Als die junge Ehrenamtliche Margareta Blum, genannt Meta, das deutlich in die Jahre gekommene Pflegeheim zum ersten Mal betritt, ist es, als betrete sie eine fremde Welt. Einen eigenen Mikrokosmos, abgeschottet von der von Baustellenlärm und Zukunftsvisionen geprägten Außenwelt. Das Pflegeheim, in dem Meta ihren ersten Dienst und damit die nächtliche Sitzwache bei Herrn T. übernimmt, liegt in den letzten Zügen und verabschiedet nach und nach alle seine Bewohner*innen, bevor seine Türen für immer schließen. Herr T. ist einer der Übriggebliebenen und ein Mann, über dessen Geschichte lediglich spekuliert werden kann. Denn aus welchen Gründen schreit Herr T. jede Nacht?
Initialen ohne Geschichten
Insgesamt sechs Nächte lang sitzen die Leser*innen gemeinsam mit Meta bei Herrn T. am Bett und leisten ihm Gesellschaft, beobachten die routinierten Handgriffe von Pfleger Moses oder sinnieren gemeinsam mit dem auf Schmerztherapie spezialisierten Dr. Wendelin Pomp gleichermaßen über das Ableben der Bewohner*innenschaft wie des Pflegeheims. Die lediglich durch Initialen gekennzeichneten Bewohner*innen, deren Geschichten das Personal entweder gar nicht oder höchstens in groben Zügen kennt, scheinen dabei beinahe zu einer Randnotiz zu verschwimmen. Im Zentrum stehen die Gedanken, Gefühle und (Arbeits-)Belastung sowohl der altgedienten Pflegekräfte als auch der neu dazugekommenen und manches Mal deutlich überforderten Meta.

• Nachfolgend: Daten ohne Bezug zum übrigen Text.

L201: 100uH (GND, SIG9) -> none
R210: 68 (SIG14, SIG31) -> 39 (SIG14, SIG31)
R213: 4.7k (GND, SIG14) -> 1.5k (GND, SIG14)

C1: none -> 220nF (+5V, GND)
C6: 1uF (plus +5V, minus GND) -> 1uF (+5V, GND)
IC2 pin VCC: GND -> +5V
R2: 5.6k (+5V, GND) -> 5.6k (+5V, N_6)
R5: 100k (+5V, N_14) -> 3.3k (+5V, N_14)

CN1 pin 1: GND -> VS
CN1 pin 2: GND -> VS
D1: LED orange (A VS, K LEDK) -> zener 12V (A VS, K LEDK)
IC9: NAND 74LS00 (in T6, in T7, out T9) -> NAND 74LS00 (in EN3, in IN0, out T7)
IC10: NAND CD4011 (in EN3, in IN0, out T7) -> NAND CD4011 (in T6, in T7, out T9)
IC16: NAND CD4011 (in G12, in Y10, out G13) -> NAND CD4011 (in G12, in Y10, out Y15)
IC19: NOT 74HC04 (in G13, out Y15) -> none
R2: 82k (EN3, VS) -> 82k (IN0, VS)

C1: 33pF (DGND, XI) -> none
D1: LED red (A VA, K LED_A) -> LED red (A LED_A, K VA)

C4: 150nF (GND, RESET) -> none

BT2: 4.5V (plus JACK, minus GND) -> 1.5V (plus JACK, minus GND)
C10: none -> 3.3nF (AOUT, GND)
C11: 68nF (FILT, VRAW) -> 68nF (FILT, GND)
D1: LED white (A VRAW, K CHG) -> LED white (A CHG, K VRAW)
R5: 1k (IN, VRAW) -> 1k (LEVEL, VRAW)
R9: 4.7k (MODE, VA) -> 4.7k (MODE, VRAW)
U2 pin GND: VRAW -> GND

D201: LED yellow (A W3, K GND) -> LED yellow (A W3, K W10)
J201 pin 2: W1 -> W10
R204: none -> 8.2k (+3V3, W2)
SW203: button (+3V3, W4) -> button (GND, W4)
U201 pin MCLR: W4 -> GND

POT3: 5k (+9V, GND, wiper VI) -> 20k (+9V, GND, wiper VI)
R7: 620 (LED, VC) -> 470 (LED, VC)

Während die Abläufe im Pflegeheim für Meta Neuland sind und sie die Nase über so manch Flüssigkeiten und Gerüchte rümpfen muss, hat Pfleger Moses bereits unzählige Jahre Erfahrung in der Pflegetätigkeit. Er hebt, wischt und wäscht mit einer Selbstverständlichkeit, über die nur zu staunen ist. Durch das Zusammenspiel der Figuren entsteht dabei eine ganz eigene Dynamik, die noch zunehmend an Bedeutung gewinnt, als Meta eine dunkle Vergangenheit bei Herrn T. erahnt. Ab diesem Zeitpunkt stellt sich die Frage, inwiefern Mitgefühl und Fürsorge Selbstverständlichkeit sein müssen. Und warum Moses tagein, tagaus tun kann, was für Meta eine enorme Herausforderung darstellt.
Die Nächte im Pflegeheim werden von David Fuchs in kurzen Kapiteln geschildert. Er präsentiert lediglich Abrisse eines Pflegebetriebs, der überall und nirgendwo sein könnte, mit einer Sprache, die zwischen Nüchternheit und Tiefgründigkeit zu schwingen scheint. Daneben ist Fuchs niemals beschönigend aber immer nah am Menschen. Ja, immer menschlich – genauso wie die Gedanken und Gefühle des Pflegeheimpersonals.
Blick über Mauern
Denn David Fuchs ist nicht bloßer Zuschauer, er weiß tatsächlich wovon er spricht und macht dies für die Leser*innenschaft durch die Seiten hindurch spürbar. Der Aufbau des Romans, die Kürze der Einblicke sowie auch die Ausgestaltung der Bewohner*innen als bloße Initialen mit nur wenig Geschichte, erzählt vom immensen zeitlichen und personellen Druck im Pflegesektor. Die Umrisse der privaten Geschichte von Herrn T. machen zudem deutlich, dass es auch mentale Schwerstarbeit sein kann, mit der Pflege anderer Menschen sein tägliches Brot zu verdienen. Oft bedeutet das Ergreifen dieses Berufs, sich täglich ab der Schwelle des Arbeitsplatzes eine mentale Kostümierung zulegen zu müssen, um überhaupt dem Tagwerk nachgehen zu können. Fuchs ermöglicht den Leser*innen damit einen Blick in einen abgeschotteten gesellschaftlichen Brennpunkt, der nicht nur von Mauern umgeben scheint, sondern auch das Hochziehen eigener Mauern erfordert.
»Zwischen Mauern« von David Fuchs ist im Haymon Verlag erschienen.